Wednesday, September 13, 2006

Book Review: Og Mandino's "THE GREATEST SALESMAN IN THE WORLD"

By Steve Savage "King of the Beasts"

There is something heroic in the way in which "true" salespeople earn their living. It requires a warrior's mentality. If you are a "Commission Only" salesperson, and cannot afford to fail because you have nowhere to fail to, "The Greatest Salesman in the World" is the map that will guide you on that road that winds uphill all the way to the very end on the day's journey that lasts from morn to night, my friend.

I first read "The Greatest Salesman," August 8, 1973, and, immediately thereafter, vectored into a Cosmic Consciousness Experience, the resultant of which was a perfectly integrated structure-function relationship in which I and the book became one. I have read "The Greatest Salesman" every day from the day of that experience to the present.

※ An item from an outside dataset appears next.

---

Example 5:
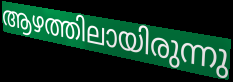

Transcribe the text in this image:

ആഴത്തിലായിരുന്നു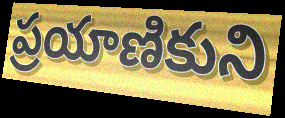
ప్రయాణికుని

Ralph Waldo Emerson, among others, has said that "we become what we think about." "The Greatest Salesman" is what I think about. I recorded the words of the 10 Scrolls on cassette, in my own voice, and listen to it on my morning drive to the office and on the way home.

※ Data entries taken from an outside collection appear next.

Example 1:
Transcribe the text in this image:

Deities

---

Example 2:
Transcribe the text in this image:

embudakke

There are three books which I emphatically recommend to all who won't eat until they shoot the buffalo:
1. "Skill With People" by Les Giblin;
2. "The Greatest Salesman in the World" by Og Mandino; and
3. "Closing the Sale" by J. Douglas Edwards.

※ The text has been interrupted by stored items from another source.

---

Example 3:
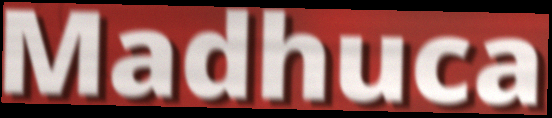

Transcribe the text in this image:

Madhuca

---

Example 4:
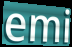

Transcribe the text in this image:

emi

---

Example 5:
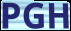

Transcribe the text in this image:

PGH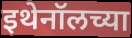
इथेनॉलच्याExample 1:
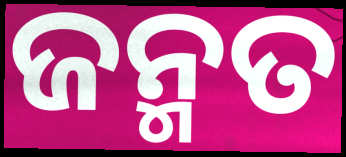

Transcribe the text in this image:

ଜନ୍ମତ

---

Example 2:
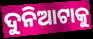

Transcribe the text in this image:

ଦୁନିଆଟାକୁ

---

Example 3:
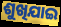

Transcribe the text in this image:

ଶୁଖିଯାଇ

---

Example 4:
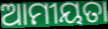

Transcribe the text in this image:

ଆମୀୟତା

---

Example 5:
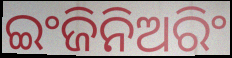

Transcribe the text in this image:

ଇଂଜିନିଅରିଂ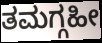
ತಮಗ್ಗಹೀ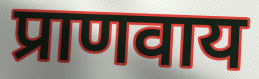
प्राणवायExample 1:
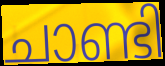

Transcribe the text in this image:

ചാണ്ടി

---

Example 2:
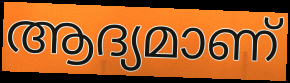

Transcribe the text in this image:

ആദ്യമാണ്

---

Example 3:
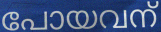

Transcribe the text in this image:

പോയവന്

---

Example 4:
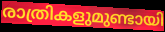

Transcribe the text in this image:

രാത്രികളുമുണ്ടായി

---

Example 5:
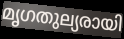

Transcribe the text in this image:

മൃഗതുല്യരായി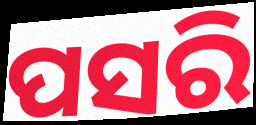
ପସରିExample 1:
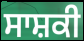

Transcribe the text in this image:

ਸਾਸ਼ਕੀ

Les Giblin reveals what it is that people need to hear; Og Mandino essentially shows you how to brainwash yourself with the principles for success, and J. Douglas Edwards will teach you how to get the money. Each of these books can be easily and quickly read in one sitting. Buy these books at any cost. Do not borrow them! As one of my Master Teachers, "Cherry Hill Fats," the 700-pound creative sales genius was fond of saying, "People only value what they pay for; they only read what they buy.

Og Mandino and I spoke often over the years before his return to the Father, the true Author of "The Greatest Salesman." If the world followed his teachings, we would all become like storybook children walking hand in hand across the meadow.